[Circuit design text data]
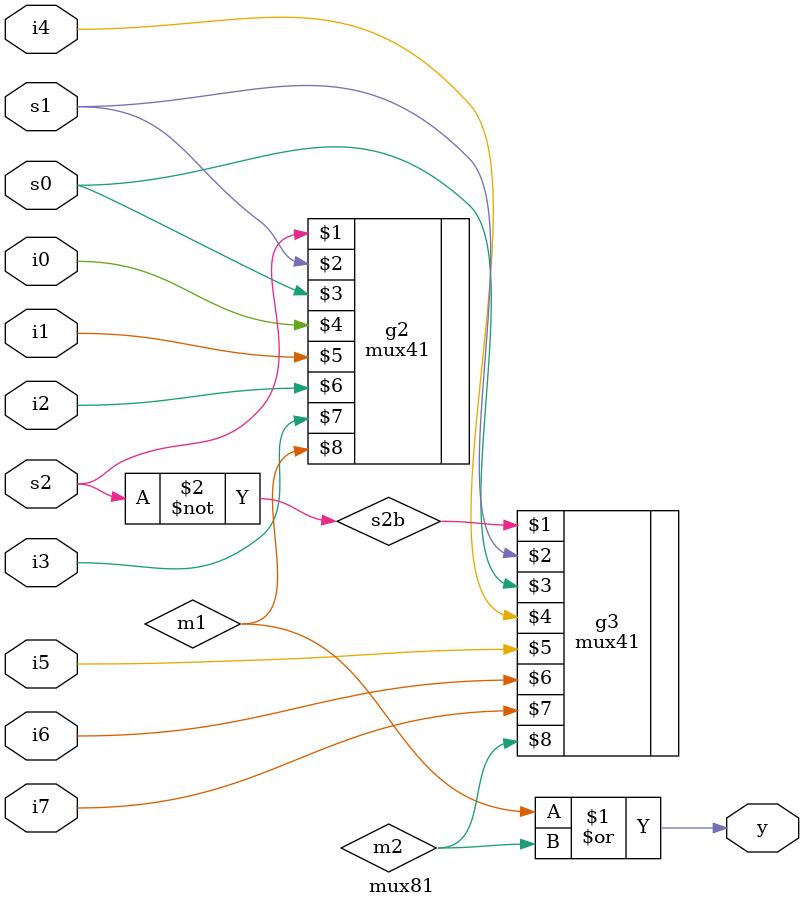
<source format=v>
`include "mux41_en.v"
module mux81(s2,s1,s0,i0,i1,i2,i3,i4,i5,i6,i7,y);
input s2,s1,s0,i0,i1,i2,i3,i4,i5,i6,i7;
output y;
wire s2b,m1,m2;
not g1(s2b,s2);
mux41 g2(s2,s1,s0,i0,i1,i2,i3,m1);
mux41 g3(s2b,s1,s0,i4,i5,i6,i7,m2);
or g4(y,m1,m2);
endmodule

</source>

* **TASK DETAILS**
Set down exactly, and only, the lines from the one with "mux41 g2(s2,s1,s0,i0,i1,i2,i3,m1);" to the final line of the data.

* **OUTPUT BELOW**
mux41 g2(s2,s1,s0,i0,i1,i2,i3,m1);
mux41 g3(s2b,s1,s0,i4,i5,i6,i7,m2);
or g4(y,m1,m2);
endmodule

</source>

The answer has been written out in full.